Göç anlaşmasından daha fazlası
Salzburger Nachrichten'e göre anlaşmanın pek çok yönü var:
“Mısır'la yapılan ortaklık anlaşması, Brüksel'in geçmişte Türkiye ile yaptığı gibi salt bir göç anlaşmasıyla sınırlı değil. Para yalnızca sığınmacıların başka ülkelere gitmemeleri ve bakımları için verilmiyor. Burada göç meselesi, Tunus'la yapılan anlaşmada olduğu gibi pek çok işbirliği alanından yalnızca biri. Avrupa başkentlerinde anlaşmanın anahtar kelimeleri göç ve güvenlik olarak görülürken, Kahire ve Tunus'ta muhtemelen yatırım ve ticaret kelimeleri öne çıkıyor.”
İnsan kaçakçıları ellerini ovuşturabilir
Frankfurter Rundschau anlaşmaya eleştirel yaklaşıyor:
“İnsan haklarının bayraktarlığını yapan AB, insan hakları ihlallerinin alenen görülmemesi için sorumluluklarını başkasına devrediyor. ... Söz konusu anlaşma, Sisi rejiminden kaçan insanlar için acı bir mesaj oldu. Dahası, iç savaşın yaşandığı Sudan'dan güvenli bir yere ulaşmak isteyen kadın ve erkekleri de ilgilendiriyor. Sınır kontrollerinin sıkılaştırılması, onların daha da tehlikeli kaçış yollarını kullanmak zorunda kalacakları anlamına geliyor. Anlaşmanın sözümona mücadele etmeyi hedeflediği insan kaçakçılığı sektörü ise sevinçle ellerini ovuşturabilir.”
Başka yolu yok
De Volkskrant, göç anlaşmasını mecburen verilmiş bir taviz olarak görüyor:
“Yasal göçe yönelik daha fazla imkân yaratmak, kontrolsüz göçü azaltmanın yollarından biri. Dış politika sıklıkla pek de cazip olmayan alternatifler arasında bir seçim yapmayı gerektirir. Sisi rejimine destek vermek Avrupa değerlerinin ihlali anlamına gelirken, hiçbir şey yapmamak da AB’nin istikrarını tehlikeye atıyor. AB elbette Mısır’ın başındaki gibi bir diktatörle iş yaparak elini kirletiyor, ama bölgede demokrat bir lider bulmak da kolay değil.”
Stratejik bir ortaklık
Kleine Zeitung, muhtemelen Brüksel Mısır'da da iltica merkezlerinin kurulmasını umuyor, diyor:
“Mısır Cumhurbaşkanı Abdülfettah El Sisi'nin kutlayabileceği bir şey var. Çeşitli AB liderlerinin Kahire'de katıldığı bir toplantıda ... AB'den ağır borç yükü altındaki ülkesine 7,4 milyar avro sözü aldı. Bunun elbette fedakârlıktan ziyade stratejik nedenleri var. Brüksel, Mısır ve diğer ülkelerden kitlesel göçü engelleyen Akdeniz'in güvenilir bekçisini desteklemenin yanı sıra, (hâlâ tartışmalı olan) üçüncü ülkelerde iltica merkezlerinin kurulması için de potansiyel bir ortak arayışında.”
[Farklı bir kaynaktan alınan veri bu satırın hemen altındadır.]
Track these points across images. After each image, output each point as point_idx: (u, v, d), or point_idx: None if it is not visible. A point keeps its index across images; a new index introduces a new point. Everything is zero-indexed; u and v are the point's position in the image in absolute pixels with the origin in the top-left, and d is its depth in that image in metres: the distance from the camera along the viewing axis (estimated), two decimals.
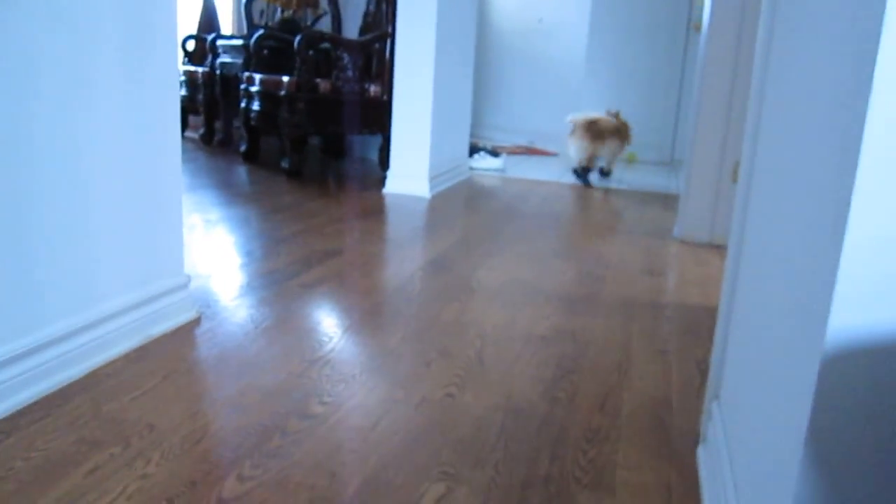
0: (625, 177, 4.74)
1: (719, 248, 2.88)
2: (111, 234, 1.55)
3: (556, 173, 4.71)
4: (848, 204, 0.60)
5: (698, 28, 5.29)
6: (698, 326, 1.99)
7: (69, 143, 1.40)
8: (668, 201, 3.90)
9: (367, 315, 1.92)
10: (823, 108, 0.76)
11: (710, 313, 2.09)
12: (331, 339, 1.74)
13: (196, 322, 1.79)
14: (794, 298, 0.77)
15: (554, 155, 5.63)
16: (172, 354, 1.60)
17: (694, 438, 1.37)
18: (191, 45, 5.60)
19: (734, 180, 2.87)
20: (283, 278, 2.18)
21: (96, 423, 1.29)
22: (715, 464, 1.14)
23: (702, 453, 1.28)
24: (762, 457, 0.84)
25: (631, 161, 5.51)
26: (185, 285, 1.79)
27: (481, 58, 6.28)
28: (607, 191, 4.17)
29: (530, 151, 5.69)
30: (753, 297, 1.06)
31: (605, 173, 4.49)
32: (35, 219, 1.35)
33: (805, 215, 0.78)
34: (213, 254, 2.43)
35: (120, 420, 1.31)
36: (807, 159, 0.81)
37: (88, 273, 1.50)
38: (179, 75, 5.43)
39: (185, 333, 1.72)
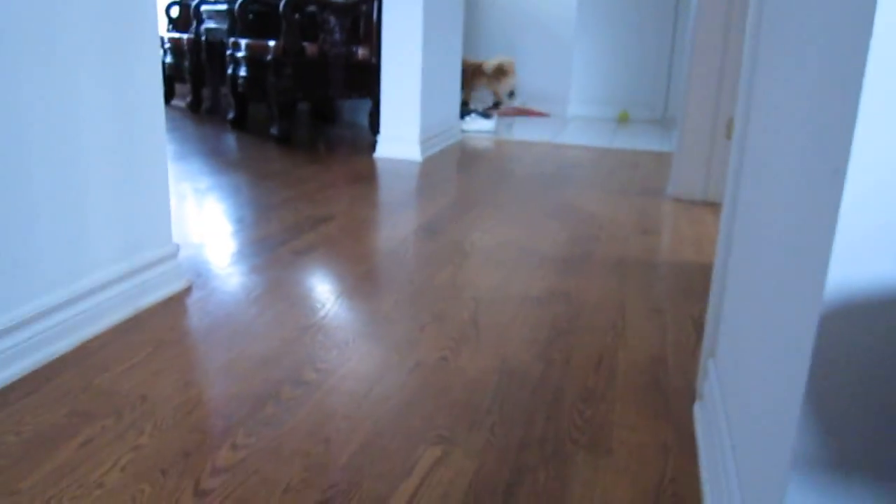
0: (617, 136, 4.70)
1: (714, 206, 2.86)
2: (97, 205, 1.52)
3: (547, 133, 4.67)
4: (847, 154, 0.58)
5: None
6: (693, 284, 1.98)
7: (54, 116, 1.37)
8: (661, 159, 3.87)
9: (360, 280, 1.90)
10: (820, 57, 0.74)
11: (705, 271, 2.08)
12: (323, 305, 1.73)
13: (187, 291, 1.78)
14: (792, 253, 0.76)
15: (546, 116, 5.58)
16: (163, 325, 1.58)
17: (690, 397, 1.37)
18: (175, 12, 5.50)
19: (728, 137, 2.85)
20: (274, 245, 2.16)
21: (87, 395, 1.28)
22: (712, 421, 1.13)
23: (698, 411, 1.28)
24: (760, 414, 0.83)
25: (623, 120, 5.47)
26: (174, 254, 1.77)
27: (471, 17, 6.18)
28: (599, 150, 4.14)
29: (522, 112, 5.63)
30: (750, 254, 1.05)
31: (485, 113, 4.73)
32: (20, 192, 1.32)
33: (802, 168, 0.76)
34: (203, 222, 2.40)
35: (111, 392, 1.30)
36: (803, 111, 0.79)
37: (75, 245, 1.48)
38: (163, 42, 5.36)
39: (176, 303, 1.70)
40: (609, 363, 1.49)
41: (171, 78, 5.42)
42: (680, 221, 2.64)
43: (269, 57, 3.77)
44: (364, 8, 3.89)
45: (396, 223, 2.46)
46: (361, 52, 3.88)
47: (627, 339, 1.61)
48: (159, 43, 1.66)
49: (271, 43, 3.77)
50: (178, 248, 1.79)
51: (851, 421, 0.63)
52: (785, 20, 0.97)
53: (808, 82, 0.78)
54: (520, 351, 1.53)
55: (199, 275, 1.89)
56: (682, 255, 2.23)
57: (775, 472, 0.71)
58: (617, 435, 1.23)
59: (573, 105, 5.68)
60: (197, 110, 5.10)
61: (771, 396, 0.77)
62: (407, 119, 3.59)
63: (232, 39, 4.14)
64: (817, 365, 0.62)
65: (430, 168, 3.44)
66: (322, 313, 1.68)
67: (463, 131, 4.47)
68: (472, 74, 5.21)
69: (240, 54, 4.03)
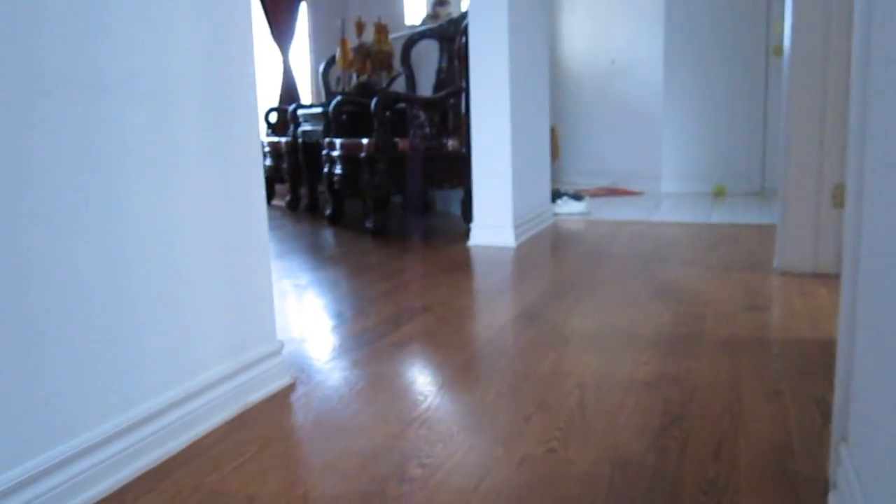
0: (714, 210, 4.59)
1: (825, 278, 2.72)
2: (203, 304, 1.57)
3: (642, 212, 4.61)
4: None
5: (778, 51, 5.14)
6: (812, 362, 1.86)
7: (159, 219, 1.44)
8: (763, 232, 3.74)
9: (461, 371, 1.88)
10: None
11: (822, 347, 1.96)
12: (426, 397, 1.71)
13: (291, 388, 1.79)
14: None
15: (638, 194, 5.52)
16: (269, 422, 1.60)
17: (822, 486, 1.26)
18: (273, 117, 5.81)
19: (835, 205, 2.73)
20: (374, 338, 2.17)
21: (197, 496, 1.29)
22: None
23: (833, 502, 1.18)
24: None
25: (719, 194, 5.35)
26: (278, 351, 1.80)
27: (557, 103, 6.27)
28: (697, 226, 4.04)
29: (613, 192, 5.60)
30: (881, 325, 0.97)
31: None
32: (131, 293, 1.38)
33: None
34: (304, 318, 2.45)
35: (220, 492, 1.30)
36: None
37: (184, 345, 1.52)
38: (264, 146, 5.65)
39: (281, 400, 1.72)
40: (729, 451, 1.40)
41: (270, 179, 5.69)
42: (790, 296, 2.52)
43: (362, 154, 3.90)
44: (452, 101, 4.00)
45: (494, 311, 2.44)
46: (452, 143, 3.97)
47: (746, 423, 1.52)
48: (260, 149, 1.74)
49: (364, 141, 3.90)
50: (282, 344, 1.82)
51: None
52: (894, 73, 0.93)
53: None
54: (631, 440, 1.46)
55: (302, 370, 1.91)
56: (797, 332, 2.12)
57: None
58: None
59: (666, 182, 5.61)
60: (296, 209, 5.30)
61: None
62: (499, 206, 3.62)
63: (327, 139, 4.32)
64: None
65: (525, 253, 3.43)
66: (424, 406, 1.66)
67: (555, 214, 4.46)
68: None
69: (335, 153, 4.19)
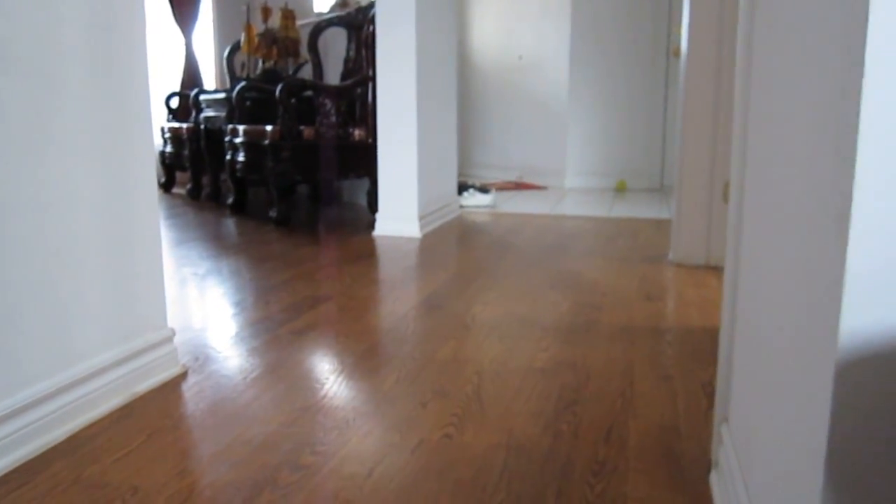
0: (615, 205, 4.72)
1: (716, 270, 2.83)
2: (86, 290, 1.50)
3: (546, 206, 4.69)
4: (849, 200, 0.56)
5: (677, 52, 5.32)
6: (701, 349, 1.94)
7: (35, 197, 1.36)
8: (660, 226, 3.87)
9: (360, 359, 1.86)
10: (812, 111, 0.72)
11: (712, 335, 2.03)
12: (323, 385, 1.68)
13: (182, 376, 1.74)
14: (800, 309, 0.73)
15: (543, 189, 5.62)
16: (157, 411, 1.54)
17: (706, 465, 1.31)
18: (175, 102, 5.61)
19: (725, 200, 2.84)
20: (273, 326, 2.12)
21: (76, 488, 1.23)
22: (729, 490, 1.08)
23: (715, 480, 1.22)
24: (779, 479, 0.78)
25: (621, 189, 5.50)
26: (169, 339, 1.74)
27: (465, 97, 6.30)
28: (599, 220, 4.14)
29: (520, 186, 5.68)
30: (756, 314, 1.02)
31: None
32: (7, 279, 1.30)
33: (803, 222, 0.73)
34: (202, 306, 2.38)
35: (102, 484, 1.24)
36: (799, 167, 0.77)
37: (64, 332, 1.45)
38: (164, 132, 5.45)
39: (172, 389, 1.66)
40: (619, 433, 1.44)
41: (171, 167, 5.49)
42: (683, 287, 2.61)
43: (266, 141, 3.81)
44: (359, 90, 3.96)
45: (396, 300, 2.43)
46: (358, 132, 3.93)
47: (637, 407, 1.56)
48: (152, 129, 1.67)
49: (268, 128, 3.82)
50: (173, 332, 1.76)
51: (879, 481, 0.58)
52: (774, 76, 0.97)
53: (803, 133, 0.77)
54: (526, 424, 1.48)
55: (197, 359, 1.86)
56: (688, 321, 2.20)
57: None
58: None
59: (570, 177, 5.73)
60: (197, 197, 5.14)
61: (789, 460, 0.73)
62: (405, 196, 3.61)
63: (230, 126, 4.20)
64: (837, 424, 0.59)
65: (430, 244, 3.43)
66: (321, 394, 1.63)
67: (461, 206, 4.48)
68: None
69: (238, 140, 4.08)
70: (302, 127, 3.84)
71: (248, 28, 4.92)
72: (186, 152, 5.08)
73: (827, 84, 0.66)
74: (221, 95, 4.57)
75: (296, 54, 4.99)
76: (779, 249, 0.87)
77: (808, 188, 0.72)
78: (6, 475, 1.27)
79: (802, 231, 0.73)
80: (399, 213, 3.63)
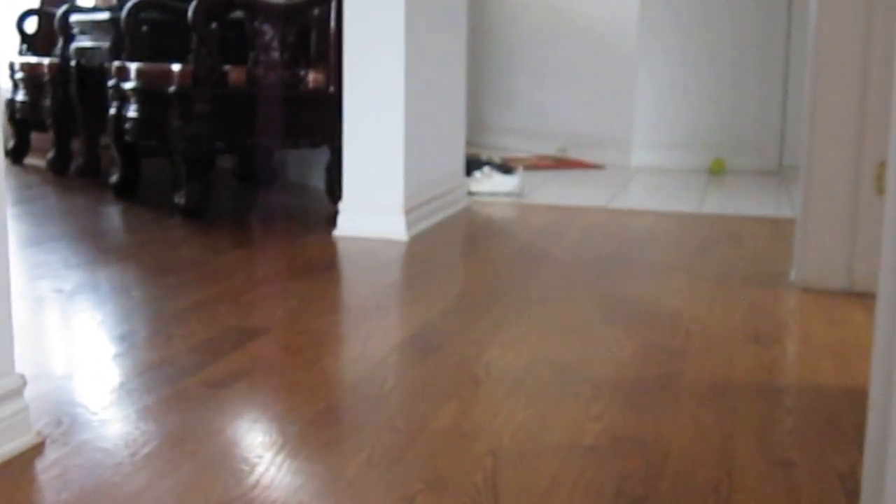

Yapısal bir kusur olarak çifte standart
La Repubblica, İtalya Başbakanı Giorgia Meloni'nin Von der Leyen'e eşlik etmesine öfkeli:
“Bir hükümetin, liberal demokrasiler plasentası içindeki Atlantikçi pozisyona ikna olmuşken böyle bir pozisyonun ön koşullarını savunmak ve geliştirmekle ilgilenmiyor gibi görünmesi çelişkidir. ... Giorgia Meloni ve Ursula von der Leyen'in bir başka göç karşıtı anlaşmayı imzalamak üzere Kahire'de boy göstermelerinde de görüldüğü üzere, ilkeler kimi zaman [ülkeden] dışarıda da ihlal ediliyor ve bu da sağ iktidarlarımızın yapısal bir kusuru gibi duruyor. ... Üstelik bu herhangi bir rejim de değil, İtalyan vatandaşı Giulio Regeni'nin devlet tarafından öldürülmesiyle ilgili her türlü gerçeği inkâr eden bir rejim.”
Anlaşmada geç kalındı
Kurier, anlaşmanın sağ popülistlerin Avrupa Parlamentosu seçimlerinden büyüyerek çıkmasını önleyemeyeceği kanısında:
“AB liderliğinin attığı bu adımlar ancak mülteci sorununun Brüksel üzerinde oluşturduğu baskıyla açıklanabilir. Çünkü Almanya gibi büyük ülkeler göç dalgasından mustarip, çünkü serbest dolaşım Schengen bölgesinde artık işlemiyor ve çünkü artan göç yüzünden sağ popülistler yükselişte. Bunun ne sonuçlar doğuracağını 9 Haziran’daki Avrupa Parlamentosu seçimlerinde göreceğiz. AB, Mısır anlaşmasıyla bu yoldan dönmek için çok geç kaldı.”